Nel 1602, poco dopo il completamento di Amor Vincit, il cardinale Benedetto Giustiniani, fratello di Vincenzo e collaboratore nella creazione della collezione Giustiniani di arte contemporanea, commissionò un dipinto al noto artista Giovanni Baglione. L’Amore Divino e Profano di Baglione mostrava Amore Divino che separava un giovane Cupido a terra in basso a destra (amore profano) da un Lucifero nell’angolo sinistro. Il suo stile era completamente derivato da Caravaggio (che era recentemente emerso come un rivale per le commissioni della Chiesa) e una chiara sfida al recente Amor, e il pittore più giovane protestò aspramente per quello che vedeva come un plagio. Stuzzicato da uno degli amici di Caravaggio, Baglione rispose con una seconda versione, in cui il diavolo aveva il volto di Caravaggio. Iniziò così una lunga e feroce disputa che avrebbe avuto ramificazioni imprevedibili per Caravaggio decenni dopo la sua morte, quando lo spietato Baglione divenne il suo primo biografo.

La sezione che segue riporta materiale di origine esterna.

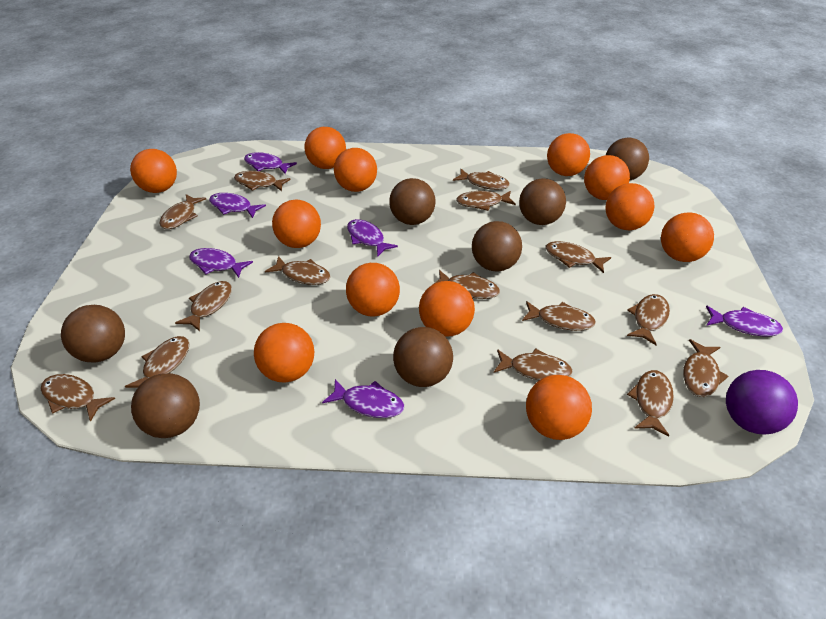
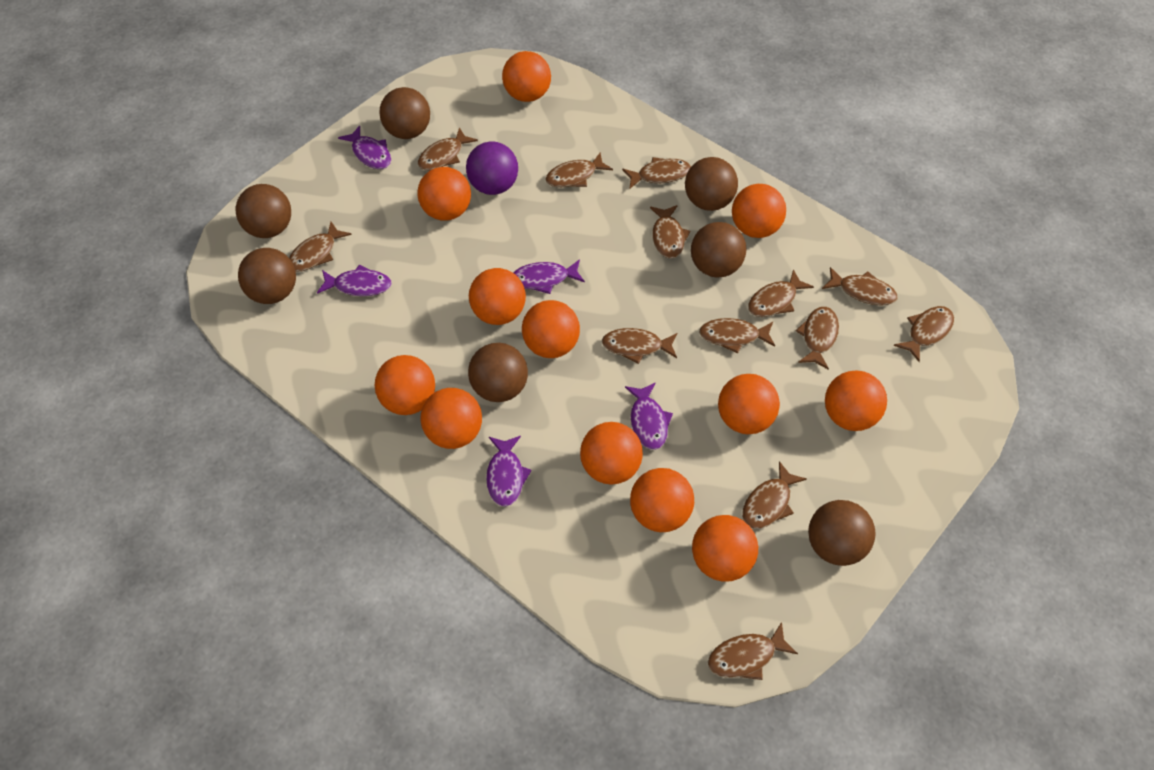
brown fish: [41,374,115,422] [125,336,190,388] [159,194,206,229] [175,281,232,331] [234,171,291,191] [265,256,331,285] [431,270,500,299] [453,169,510,190] [456,191,516,211] [494,349,573,380] [522,301,596,331] [545,241,611,273] [627,294,670,345] [627,370,674,437] [683,339,728,397] = 15 -> [289,222,352,272] [418,128,478,170] [545,153,613,187] [602,328,677,364] [622,157,691,189] [650,205,690,259] [699,318,775,353] [708,622,798,680] [742,461,807,529] [748,269,814,317] [796,307,839,370] [822,267,898,306] [894,306,954,362] = 13
purple fish: [189,248,253,278] [209,193,266,218] [244,152,297,174] [322,379,404,418] [347,219,398,257] [706,306,783,336] = 6 -> [317,265,392,296] [338,126,391,169] [486,436,532,507] [514,259,585,294] [625,383,673,450] = 5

Sandrart descrisse Amor come “Un Cupido a grandezza naturale dopo un ragazzo di circa dodici anni… ha grandi ali d’aquila marrone, disegnato così correttamente e con una colorazione così forte, chiarezza e rilievo che tutto prende vita”. Richard Symonds, un visitatore inglese a Roma intorno al 1649/51, registrò il Cupido come “il corpo e la faccia del suo (di Caravaggio) ragazzo o servo che (sic) giaceva con lui”. Lo storico dell’arte italiano Giani Pappi ha avanzato la teoria che questo Cecco possa essere identico a Cecco del Caravaggio (‘Cecco di Caravaggio’), un notevole seguace italiano di Caravaggio che emerse nel decennio successivo alla morte del maestro. Mentre questo rimane controverso, c’è un sostegno più diffuso per l’ulteriore proposta di Pappi che Cecco del Caravaggio dovrebbe essere identificato come un artista noto come Francesco Boneri. Cecco Boneri, se questo è il suo nome, appare in molti dei dipinti di Caravaggio, come l’angelo giovanile che sostiene Cristo nella Conversione di San Paolo, (1600-1601) forse come l’angelo che offre una palma da martire al santo nel Martirio di San Matteo (1599-1600) (anche se visto solo come la cima di una testa di capelli ricci), come il giovane Isacco che sta per essere sgozzato in Il sacrificio di Isacco (1603), come un David adolescente in Davide con la testa di Golia (Caravaggio, Roma) (ca. 1610 – la testa è di Caravaggio), e come il Giovanni Battista ora nella galleria capitolina a Roma.
Il quadro rimase nella collezione Giustiniani fino al 1812, quando fu acquistato dal mercante d’arte Féréol Bonnemaison, e venduto a Federico Guglielmo III di Prussia nel 1815 per i Musei di Berlino.